SELECTED EXCERPT:

________________________

The inflationary times we are living in has become quite apparent to us all and has crept into our personal and professional lives — whether it’s what we are now paying for a gallon of milk at the grocery store or paying twice as much for a truck part compared with what we paid a year ago.

Inflation is here, and not even top economists can pinpoint with great certainty when prices will begin to normalize. The result can be customers’ uneasiness over repairs they might ordinarily have done to their trucks.

Some service providers have felt the pinch of truck owners cinching their belts and holding off on non-essential fixes. One such example is New England-based Advantage Truck Group.

“On the service side, what we’re seeing is customers are choosing not to make certain repairs that aren’t absolutely needed at that moment. If it’s not a failure, they might not be so eager to replace it or if it’s not a safety issue, they’re more apt to wait until that part fails rather than proactively replace it,” says Chris Pentedemos, vice president of network operations.

________________________

EXERCISE 1: List every proper name that appears in the passage on inflation and truck repairs.
EXERCISE 2: Please copy out the section of the passage on inflation and truck repairs that opens with the words containing "The inflationary times" and closes with "Advantage Truck Group.".

RAW DATA:
________________________

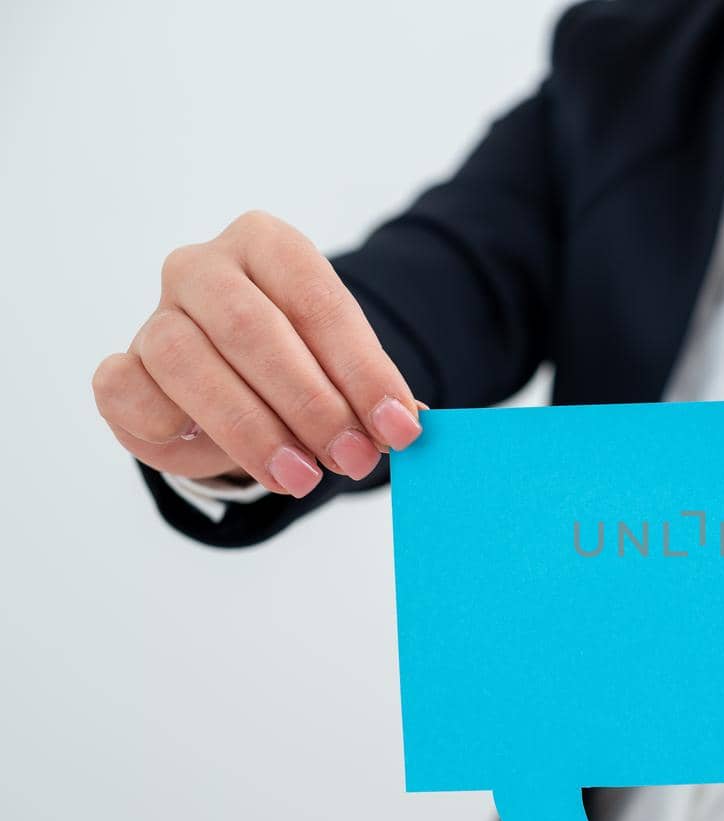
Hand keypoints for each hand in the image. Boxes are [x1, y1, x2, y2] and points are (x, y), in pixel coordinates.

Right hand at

________________________

EXPECTED OUTPUT 1:
New England
Advantage Truck Group
Chris Pentedemos

EXPECTED OUTPUT 2:
The inflationary times we are living in has become quite apparent to us all and has crept into our personal and professional lives — whether it’s what we are now paying for a gallon of milk at the grocery store or paying twice as much for a truck part compared with what we paid a year ago.

Inflation is here, and not even top economists can pinpoint with great certainty when prices will begin to normalize. The result can be customers’ uneasiness over repairs they might ordinarily have done to their trucks.

Some service providers have felt the pinch of truck owners cinching their belts and holding off on non-essential fixes. One such example is New England-based Advantage Truck Group.